Em meio às notícias sobre a pandemia do novo Coronavírus nos últimos dias, um vídeo viraliza na internet: um homem negro sendo morto por um policial de Minneapolis durante uma abordagem policial. Nas imagens, George Floyd aparece deitado no chão, algemado, enquanto um policial branco pressiona seu joelho sobre a garganta da vítima. Mesmo com os protestos de testemunhas no local, o policial só para com a truculência quando George já está morto. George teria sido acusado de tentar comprar cigarros com uma nota falsa, estava desarmado e mesmo assim foi brutalmente assassinado. A situação revoltante foi o estopim para uma série de manifestações que tomaram as ruas de cidades em todo os Estados Unidos, e estão se multiplicando para outros países. Desde o dia do assassinato de George, em 25 de maio, protestos ocorrem todos os dias no país e chegaram a todos os 50 estados e mais de 350 cidades, entre elas Nova York, Washington, Detroit, Miami e Los Angeles.

Além dos protestos movimentarem milhares de pessoas em plena pandemia, a revolta não se dá apenas pela morte de Floyd, mas por uma situação de massacre contra a população negra e demais explorados norte-americanos, que se intensificou em meio à pandemia.

Saques, carros e estabelecimentos queimados, e até mesmo os veículos de imprensa burgueses foram atacados, e a repressão policial tão questionada entrou em ação mais uma vez. Até agora, durante os protestos, nove mil pessoas já foram presas, e várias cidades adotaram o toque de recolher numa forma de conter as movimentações populares, porém sem sucesso. O presidente Donald Trump ameaçou colocar tropas militares nas ruas numa forma de intimidar manifestantes, mas a ameaça provocou um aumento dos protestos, fazendo com que ele desistisse da ideia.

Além disso, a sua face fascista ficou ainda mais escancarada quando em 31 de maio o mesmo declarou que considerava os movimentos antifascistas como organizações terroristas (algo que foi completamente apoiado pelo seu fã número um, o presidente brasileiro fascista Jair Bolsonaro). O Estado burguês norte-americano tenta de todas as formas colocarem as manifestações populares como algo ilegítimo e tenta também desvalorizá-lo e desencorajá-lo, mas o efeito está sendo o contrário, onde mais manifestantes estão saindo ás ruas em todo o planeta.
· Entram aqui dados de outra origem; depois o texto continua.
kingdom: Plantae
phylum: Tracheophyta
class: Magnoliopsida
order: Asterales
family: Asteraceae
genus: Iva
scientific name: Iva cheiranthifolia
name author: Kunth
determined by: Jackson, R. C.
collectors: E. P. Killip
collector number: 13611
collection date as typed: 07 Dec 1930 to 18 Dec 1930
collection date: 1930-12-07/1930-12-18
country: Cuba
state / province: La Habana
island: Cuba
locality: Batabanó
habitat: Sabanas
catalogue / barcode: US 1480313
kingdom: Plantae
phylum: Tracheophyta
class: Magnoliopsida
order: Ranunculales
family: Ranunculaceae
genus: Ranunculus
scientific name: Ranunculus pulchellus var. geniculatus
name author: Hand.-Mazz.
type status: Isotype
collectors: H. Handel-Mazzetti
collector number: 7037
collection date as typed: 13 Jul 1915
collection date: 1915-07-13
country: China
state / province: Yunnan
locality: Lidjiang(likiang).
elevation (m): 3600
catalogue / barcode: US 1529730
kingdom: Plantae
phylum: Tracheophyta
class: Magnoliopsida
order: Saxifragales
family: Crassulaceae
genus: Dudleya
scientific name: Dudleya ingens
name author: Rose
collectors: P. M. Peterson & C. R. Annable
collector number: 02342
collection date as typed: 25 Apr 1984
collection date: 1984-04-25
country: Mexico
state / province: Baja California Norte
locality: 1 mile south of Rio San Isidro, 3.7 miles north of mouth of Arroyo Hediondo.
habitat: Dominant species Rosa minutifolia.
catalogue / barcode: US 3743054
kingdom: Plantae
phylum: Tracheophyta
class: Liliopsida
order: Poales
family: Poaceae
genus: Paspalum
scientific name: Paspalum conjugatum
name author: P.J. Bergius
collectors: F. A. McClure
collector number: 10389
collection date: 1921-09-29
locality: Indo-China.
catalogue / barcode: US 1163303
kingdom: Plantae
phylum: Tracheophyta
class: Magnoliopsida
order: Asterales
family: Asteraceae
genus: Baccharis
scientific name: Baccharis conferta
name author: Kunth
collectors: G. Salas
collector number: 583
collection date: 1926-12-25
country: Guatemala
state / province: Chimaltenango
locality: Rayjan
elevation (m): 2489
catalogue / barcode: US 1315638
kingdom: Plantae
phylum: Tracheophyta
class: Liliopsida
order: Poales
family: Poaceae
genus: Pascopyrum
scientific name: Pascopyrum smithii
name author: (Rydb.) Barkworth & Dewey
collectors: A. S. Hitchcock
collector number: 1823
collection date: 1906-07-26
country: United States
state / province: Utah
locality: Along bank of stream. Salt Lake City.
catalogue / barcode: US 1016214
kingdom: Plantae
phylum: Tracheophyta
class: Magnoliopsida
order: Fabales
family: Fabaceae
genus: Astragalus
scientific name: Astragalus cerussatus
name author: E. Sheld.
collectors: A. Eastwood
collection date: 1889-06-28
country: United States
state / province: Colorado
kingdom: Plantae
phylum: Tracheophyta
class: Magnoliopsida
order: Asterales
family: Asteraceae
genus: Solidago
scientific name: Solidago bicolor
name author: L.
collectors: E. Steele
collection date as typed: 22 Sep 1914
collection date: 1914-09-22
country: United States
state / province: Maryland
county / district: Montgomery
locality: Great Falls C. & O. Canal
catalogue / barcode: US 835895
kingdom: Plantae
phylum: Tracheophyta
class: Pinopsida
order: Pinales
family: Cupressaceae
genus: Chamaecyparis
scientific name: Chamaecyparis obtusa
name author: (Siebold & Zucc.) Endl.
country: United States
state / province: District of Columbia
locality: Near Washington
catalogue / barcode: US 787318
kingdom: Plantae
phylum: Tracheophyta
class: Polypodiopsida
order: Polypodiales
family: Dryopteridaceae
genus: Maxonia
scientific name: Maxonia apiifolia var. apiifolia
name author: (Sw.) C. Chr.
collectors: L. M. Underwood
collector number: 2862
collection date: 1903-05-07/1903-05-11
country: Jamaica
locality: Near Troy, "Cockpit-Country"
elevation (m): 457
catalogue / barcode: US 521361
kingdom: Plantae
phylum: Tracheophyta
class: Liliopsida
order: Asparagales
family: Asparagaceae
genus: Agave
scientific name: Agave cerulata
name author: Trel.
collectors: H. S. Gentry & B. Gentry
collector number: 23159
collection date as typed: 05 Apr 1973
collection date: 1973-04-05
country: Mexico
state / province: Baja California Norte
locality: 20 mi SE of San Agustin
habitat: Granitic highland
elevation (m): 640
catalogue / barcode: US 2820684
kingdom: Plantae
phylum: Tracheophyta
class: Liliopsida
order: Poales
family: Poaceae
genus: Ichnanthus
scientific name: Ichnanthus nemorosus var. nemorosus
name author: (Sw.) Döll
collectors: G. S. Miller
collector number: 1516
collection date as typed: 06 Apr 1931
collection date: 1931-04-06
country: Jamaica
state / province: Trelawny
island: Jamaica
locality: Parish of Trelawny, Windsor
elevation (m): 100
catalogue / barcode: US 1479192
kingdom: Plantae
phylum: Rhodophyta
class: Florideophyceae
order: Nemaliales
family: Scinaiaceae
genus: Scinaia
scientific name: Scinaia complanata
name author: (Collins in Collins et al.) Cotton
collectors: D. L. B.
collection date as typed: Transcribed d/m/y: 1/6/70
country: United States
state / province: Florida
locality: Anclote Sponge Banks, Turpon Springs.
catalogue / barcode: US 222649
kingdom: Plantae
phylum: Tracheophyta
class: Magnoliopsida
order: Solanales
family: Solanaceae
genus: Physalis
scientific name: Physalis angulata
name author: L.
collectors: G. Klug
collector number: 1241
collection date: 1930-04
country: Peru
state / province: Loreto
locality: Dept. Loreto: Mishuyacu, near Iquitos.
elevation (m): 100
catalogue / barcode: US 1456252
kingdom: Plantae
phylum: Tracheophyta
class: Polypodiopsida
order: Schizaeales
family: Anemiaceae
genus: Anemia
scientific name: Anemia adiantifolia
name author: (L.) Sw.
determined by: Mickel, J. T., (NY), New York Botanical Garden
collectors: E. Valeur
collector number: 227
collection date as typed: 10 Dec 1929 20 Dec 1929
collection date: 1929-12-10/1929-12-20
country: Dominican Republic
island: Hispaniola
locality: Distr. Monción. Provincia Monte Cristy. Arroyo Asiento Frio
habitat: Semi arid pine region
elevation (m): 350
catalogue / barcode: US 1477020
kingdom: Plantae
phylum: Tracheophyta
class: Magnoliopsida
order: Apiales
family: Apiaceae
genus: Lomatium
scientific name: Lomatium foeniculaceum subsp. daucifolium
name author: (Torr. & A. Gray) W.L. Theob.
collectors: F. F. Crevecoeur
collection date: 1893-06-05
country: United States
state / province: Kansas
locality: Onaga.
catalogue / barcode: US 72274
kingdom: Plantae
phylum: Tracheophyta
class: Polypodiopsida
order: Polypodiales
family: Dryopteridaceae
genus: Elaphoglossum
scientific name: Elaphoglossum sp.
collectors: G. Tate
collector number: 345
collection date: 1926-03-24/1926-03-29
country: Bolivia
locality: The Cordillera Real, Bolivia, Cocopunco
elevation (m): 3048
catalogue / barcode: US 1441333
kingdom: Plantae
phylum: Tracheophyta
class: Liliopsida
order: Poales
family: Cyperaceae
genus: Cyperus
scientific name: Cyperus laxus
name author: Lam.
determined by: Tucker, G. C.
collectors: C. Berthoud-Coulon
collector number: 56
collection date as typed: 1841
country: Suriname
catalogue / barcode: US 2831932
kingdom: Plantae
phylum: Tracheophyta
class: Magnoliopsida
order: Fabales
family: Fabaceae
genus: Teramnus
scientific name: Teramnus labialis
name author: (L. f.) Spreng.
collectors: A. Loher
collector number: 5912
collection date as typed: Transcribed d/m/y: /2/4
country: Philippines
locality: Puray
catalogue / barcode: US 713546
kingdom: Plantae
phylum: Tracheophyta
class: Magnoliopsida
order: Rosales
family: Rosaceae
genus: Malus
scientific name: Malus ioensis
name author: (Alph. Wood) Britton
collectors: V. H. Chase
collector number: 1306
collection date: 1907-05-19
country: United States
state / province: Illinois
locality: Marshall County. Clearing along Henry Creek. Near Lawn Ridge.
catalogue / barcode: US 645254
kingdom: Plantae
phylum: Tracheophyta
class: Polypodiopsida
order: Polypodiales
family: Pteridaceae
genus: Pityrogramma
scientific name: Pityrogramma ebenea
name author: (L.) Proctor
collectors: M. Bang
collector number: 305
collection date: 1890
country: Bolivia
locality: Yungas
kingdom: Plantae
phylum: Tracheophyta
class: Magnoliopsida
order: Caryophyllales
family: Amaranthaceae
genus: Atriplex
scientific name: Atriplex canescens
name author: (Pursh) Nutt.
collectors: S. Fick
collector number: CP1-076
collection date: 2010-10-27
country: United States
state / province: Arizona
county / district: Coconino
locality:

Após o começo da revolta nos Estados Unidos, já foram registrados protestos em dezenas de países de todas as regiões do Mundo, levando milhares de pessoas às ruas contra o racismo e o fascismo. Estas manifestações deixam claro que chegamos em um momento de grande polarização mundial e que a luta de classes está mais acirrada como não víamos há muito tempo.

Diante de situação tão crítica, seja econômica, social e estrutural, é necessário tomar as ruas para que os governos burgueses sejam derrubados, juntamente com seus aparatos repressivos, que causam verdadeiros genocídios na população trabalhadora, somente com uma mudança social, a queda do regime burguês e do capitalismo os trabalhadores terão condições de serem realmente livres e viverem em uma sociedade justa e igualitária.